Despite widespread adoption of HR tech, many business leaders still want a human touch for critical moments during the recruitment process, according to Randstad Sourceright’s Q3 2018 Talent Trends report.
The report’s survey included more than 800 global human capital leaders in 17 countries. It found that when it comes to tasks such as searching for talent, half of employers surveyed, 51%, believe initial screening should be mostly or completely automated.
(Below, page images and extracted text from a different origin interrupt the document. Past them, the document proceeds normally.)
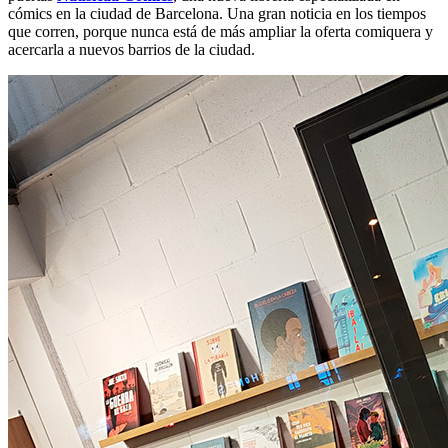
cómics en la ciudad de Barcelona. Una gran noticia en los tiempos
que corren, porque nunca está de más ampliar la oferta comiquera y
acercarla a nuevos barrios de la ciudad.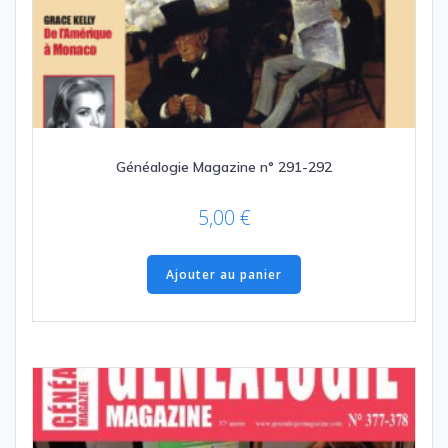
Généalogie Magazine n° 291-292
5,00
€
Ajouter au panier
Similarly, the same percentage feel that automation is useful for tracking HR data/metrics and for the creation and management of HR analytics.
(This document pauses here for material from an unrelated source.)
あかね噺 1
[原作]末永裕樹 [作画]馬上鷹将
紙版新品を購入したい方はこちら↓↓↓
However, talent leaders still value human interactions because they say a personal touch at certain points in the recruitment process keeps candidates engaged.
The top three functions employers believe benefit from a personal touch include shortlisting candidates by video interviews, 28%; scheduling interviews with candidates, 27%; and managing talent communities and engagement, 26%.
“There has never been a better time for employers to explore the possibilities that technological innovation can bring to their recruitment processes,” said Michel Stokvis, managing director of the Randstad Sourceright’s global Talent Innovation Center. “It is now so much easier to source and screen talent, but at the same time, there’s an added level of complexity. This requires companies to consider the overall hiring experience, and, more specifically, to determine the best mix of tech and touch to improve recruiting outcomes.”
Additional findings from the survey include:
- Talent impact: 65% of employers globally believe HR tech will free up workers to focus on more knowledge-intensive tasks. That sentiment is even more profound in the US, with 82% saying HR tech will give hiring managers more time to focus on important tasks.
- Business impact: 86% of US employers said a robust talent tech strategy has had a positive impact on their business.
- Candidate search: 60% of US employers believe the task of searching databases for candidates should be mostly or completely automated.
- Smart technologies here to stay: 73% of human capital leaders said smart technologies will have an equal or greater impact on their organizations this year.